Question : DISINVESTMENT OF NALCO



(a) whether the Government propose to disinvest the NALCO at price of Rs.3000 crores while it earns Rs.300 crores yearly as foreign exchange and whose asset value is more than Rs.15,000 crores;

(b) if so, the reasons therefor;

(c) whether the Government propose to make any alternative arrangement for the livelihood of 17,000 workers after the disinvestment of the NALCO; and

(d) if so, the details thereof?

Answer given by the minister


MINISTER OF COMMUNICATIONS AND INFORMATION TECHNOLOGY AND MINISTER OF DISINVESTMENT (SHRI ARUN SHOURIE)

(a)&(b) Government has decided to disinvest 30% of NALCO’s equity through public offer of shares, 10% of which would be in domestic market and 20% through ADR issue to be followed soon after by sale of 29.15% equity through a strategic partner brining the Government equity down to 26% after reserving upto 2% of the equity for NALCO employees. The amount likely to be realised through disinvestment depends of the timing of the disinvestment, performance of the company, level of competition, other market related factors and cannot be estimated with confidence. As per the present procedure, the valuation of the company will be done by professional advisors prior to disinvestment using the four internationally accepted methods namely, Discounted Cash Flow Method, Balance Sheet Method, Asset Valuation Method, and Transaction Multiple Method to determine the reserve price.

(c)&(d) Protection of employees’ interest is an integral part of the disinvestment policy. Adequate provisions are made in the Transactions Agreements, executed as a part of strategic sale, to ensure that there is no retrenchment of employees for one year after disinvestment and even thereafter separation is possible only under the Voluntary Retirement Scheme as applicable under DPE guidelines or the Voluntary Retirement Scheme which was prevailing in the company prior to disinvestment whichever is more beneficial for the employees. A Typical provision likely to be incorporated in the Transaction Agreement entered with the strategic partner at the time of disinvestment of Government’s equity in a PSU is given in Annexure.

Annexure

Typical provisions related to employees’ interest incorporated in the Transaction Agreement are as follows:-


Recitals:

· Subject to the substantives clauses in this regard, the Parties envision that all Employees of the Company on the date hereof will continue in the employment of the Company.

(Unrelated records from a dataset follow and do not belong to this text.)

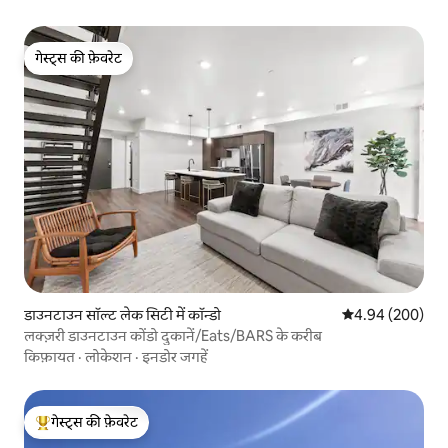
गेस्ट्स की फ़ेवरेट
गेस्ट्स की फ़ेवरेट
डाउनटाउन सॉल्ट लेक सिटी में कॉन्डो
औसत रेटिंग 5 में स
4.94 (200)
लक्ज़री डाउनटाउन कोंडो दुकानें/Eats/BARS के करीब
किफ़ायत
·
लोकेशन
·
इनडोर जगहें
गेस्ट्स की फ़ेवरेट
गेस्ट्स का टॉप फ़ेवरेट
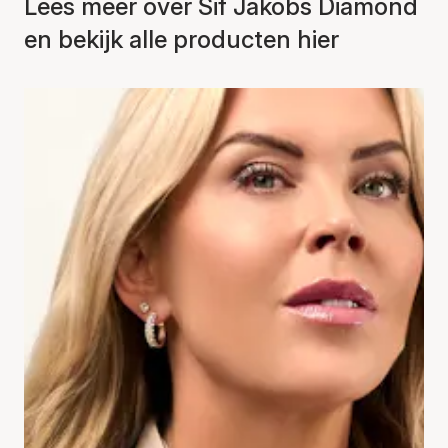
Lees meer over Sif Jakobs Diamond
en bekijk alle producten hier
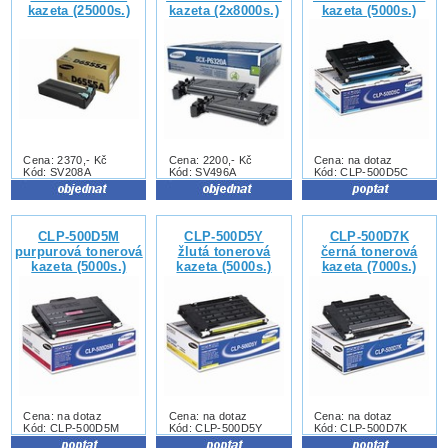
kazeta (25000s.)
kazeta (2x8000s.)
kazeta (5000s.)
Cena: 2370,- Kč
Cena: 2200,- Kč
Cena: na dotaz
Kód: SV208A
Kód: SV496A
Kód: CLP-500D5C
CLP-500D5M
CLP-500D5Y
CLP-500D7K
purpurová tonerová
žlutá tonerová
černá tonerová
kazeta (5000s.)
kazeta (5000s.)
kazeta (7000s.)
Cena: na dotaz
Cena: na dotaz
Cena: na dotaz
Kód: CLP-500D5M
Kód: CLP-500D5Y
Kód: CLP-500D7K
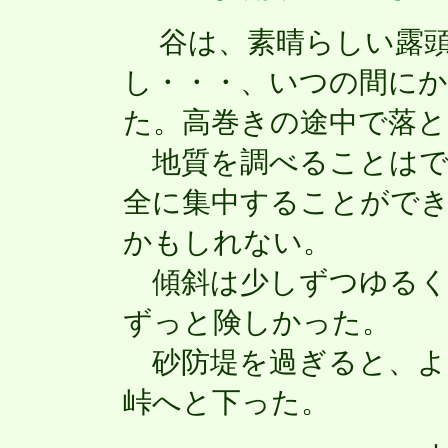
谷は、素晴らしい露頭
し・・・、いつの間に
た。高巻きの途中で落
地質を調べることはで
全に集中することがで
かもしれない。
傾斜は少しずつゆるく
ずっと険しかった。
砂防堤を過ぎると、よ
峠へと下った。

· The SP recognises that the government in relation to its employment policies follows certain principles for the benefit of the members of the Scheduled Caste / Schedules Tribes, physically handicapped persons and other socially disadvantages categories of the society. The SP shall use its best efforts to cause the Company to provide adequate job opportunities for such persons. Further, in the event of any reduction in the strength of the employees of the Company, the SP shall use its best efforts to ensure that the physically handicapped persons, Scheduled Castes/Scheduled Tribes are retrenched at the end.

Substantive Clauses

· Notwithstanding anything to the contrary in this Article __, the Government, shall at any time and at its sole discretion, have the option of selling shares from its shareholding in the company, representing not more than __ of the share capital of the company existing as of date of this Agreement, to the employees of the Company (“employees sell share”). In the event that the Government exercises its option to sell part of its shares to the employees, the employees shall be issued fresh share certificates for the shares transferred to the employees. The Shareholders agree that, upon the completion of transfer, the shares transferred to the employees pursuant to this sub-clause shall not be subject to any restrictions in this Agreement, whether by way of a voting arrangement or a right of first refusal.

· The SP covenants with the Government that

(a) notwithstanding anything to the contrary in this Agreement, it shall not retrench any of the Employees of the Company for a period of 1 (one) year from the Closing Date other than any dismissal or termination of Employees of the Company from their employment in accordance with the applicable staff regulations and standing orders of the Company or applicable Laws;

(b) notwithstanding anything to the country in this Agreement, but subject to Sub-Clause (a) above, any restructuring of the labour force of the Company shall be implemented in the manner recommended by the Board and in accordance with all applicable Laws;

(c) notwithstanding anything to the contrary in this Agreement, but subject to Sub-Clause (a) above, in the event of any reduction of the strength of the Company’s Employees, the SP shall ensure that the Company offers its Employees an option to voluntarily retire on terms that are not, in any manner, less favourable than the VRS applicable before disinvestment.